Some runners need more carbs than others. Regardless of amount, it is the quality of carbohydrates that demands attention. Processed carbs like pasta, crackers, breads and the aforementioned bars don’t improve running performance. Runners who run well consuming processed foods will run better on nutrient-dense, unprocessed carbs like vegetables, rice, amaranth, and quinoa combined with both protein and fat.
Myth #2: If you run a lot, you can eat whatever you want
This myth, in part, depends on your goal.

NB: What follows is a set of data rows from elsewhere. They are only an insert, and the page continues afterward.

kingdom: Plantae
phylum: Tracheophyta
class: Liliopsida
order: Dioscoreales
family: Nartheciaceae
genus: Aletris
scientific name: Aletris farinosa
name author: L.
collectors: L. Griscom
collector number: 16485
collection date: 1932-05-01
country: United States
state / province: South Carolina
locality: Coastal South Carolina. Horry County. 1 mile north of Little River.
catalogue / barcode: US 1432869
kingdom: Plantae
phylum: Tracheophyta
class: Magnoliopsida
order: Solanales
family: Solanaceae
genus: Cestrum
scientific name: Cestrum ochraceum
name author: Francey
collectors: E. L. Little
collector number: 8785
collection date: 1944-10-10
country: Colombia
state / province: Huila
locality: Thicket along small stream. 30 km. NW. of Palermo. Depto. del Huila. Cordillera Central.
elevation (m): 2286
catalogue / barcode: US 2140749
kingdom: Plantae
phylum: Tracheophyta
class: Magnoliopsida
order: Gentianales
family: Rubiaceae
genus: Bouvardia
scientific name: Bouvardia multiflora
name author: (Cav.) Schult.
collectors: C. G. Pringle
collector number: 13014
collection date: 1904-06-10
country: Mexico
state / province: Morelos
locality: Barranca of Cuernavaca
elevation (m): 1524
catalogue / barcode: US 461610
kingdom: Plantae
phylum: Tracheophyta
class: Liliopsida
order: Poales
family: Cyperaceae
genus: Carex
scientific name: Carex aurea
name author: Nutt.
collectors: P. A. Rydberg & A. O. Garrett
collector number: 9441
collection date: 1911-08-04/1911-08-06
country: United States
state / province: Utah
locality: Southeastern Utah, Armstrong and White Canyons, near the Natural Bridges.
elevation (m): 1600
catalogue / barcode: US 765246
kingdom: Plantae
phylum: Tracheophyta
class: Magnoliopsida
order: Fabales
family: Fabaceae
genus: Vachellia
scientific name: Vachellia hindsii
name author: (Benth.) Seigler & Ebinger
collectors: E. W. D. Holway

If your goal is to be thin, some runners do seem to be able to ingest “whatever they want” and not gain weight. However, no one can eat poorly without some repercussions. If being thin is your only aim and you don’t mind having digestive problems, hormonal imbalance, infertility, headaches, anxiety, hypoglycemia, or thyroid issues, then go ahead and eat poor quality foods. If your aim is to have a lifetime of good health and to stay active as long as possible, beware of:
- Processed foods. Processed foods have become the norm. What do you think runners used to eat before we had goos, gels, shakes, and thousands of bars to choose from? Real food.
- Sugar and refined carbs. Insulin is most influenced by sugar and refined carbs. Fat and protein help to balance blood sugar, which means you have more energy for a sustained period of time. The current nutrition emphasis for runners tends not to be on whole foods, but rather on processed foods that tend to be high in sugar. These convenience foods may come in a nice package and last in your workout bag for ten years without rotting, but is that a good thing?
Myth #3: Fat is bad for you
Fat is vital to the formation of every single healthy cell in your body. It also helps balance your blood sugar and provides lasting energy. Include healthy fats in your meals such as butter or ghee from pastured cows, expeller-pressed olive oil, raw nuts and seeds, avocados, raw cheeses and yogurt, and coconut oil/butter.
Several Santa Cruz runners shared that their favorite trail running snack was bacon. How’s that for unconventional?
Whole food choices are better
Runners who eat whole foods have fewer complaints of cramps, energy slumps, bloating and side aches. Best food choices will depend on a runner’s metabolic type. If they metabolize carbohydrates too quickly, eating a meal high in carbs before their run will assuredly lead to an energy crash, perhaps right in the middle of their run.
Here are a few examples of “runner approved” meals. Ideal quantity of food before a run varies greatly depending on speed of digestion so experiment and see what works for you.
- For carb types: Vegetable-based carbs (arugula, romaine lettuce, butter lettuce) including some higher-starch carbs like beets or carrots, chicken or turkey breast and some fat such as avocado, olive oil, or sunflower seeds; lentil or vegetable soup; tuna and celery; chicken breast, zucchini and coconut oil; eggs and sautéed vegetables, cottage cheese and fruit.
- For low-carb types: grass-fed beef, spinach and mushrooms; dark-meat chicken salad with plenty of olive oil; salmon, greens beans and almonds drizzled in coconut oil; lettuce wrapped hamburger and small amount of sweet potato with plenty of organic butter.
For low-carb runners, snacks that will energize you include jerky, nuts or nut butters (perhaps with a few slices of banana or apple), cubed avocado, cubed cheese, lunchmeat rolled up with avocado or cream cheese and cucumber or carrot, or cubed meat or poultry. Small pieces make for easier chewing during a run. Keep an open mind and see what works best for you.
Depending on the length of the run, nutrition needs are going to vary. Local Bay Area nutritionists and coaches are especially valuable for endurance or competitive runners.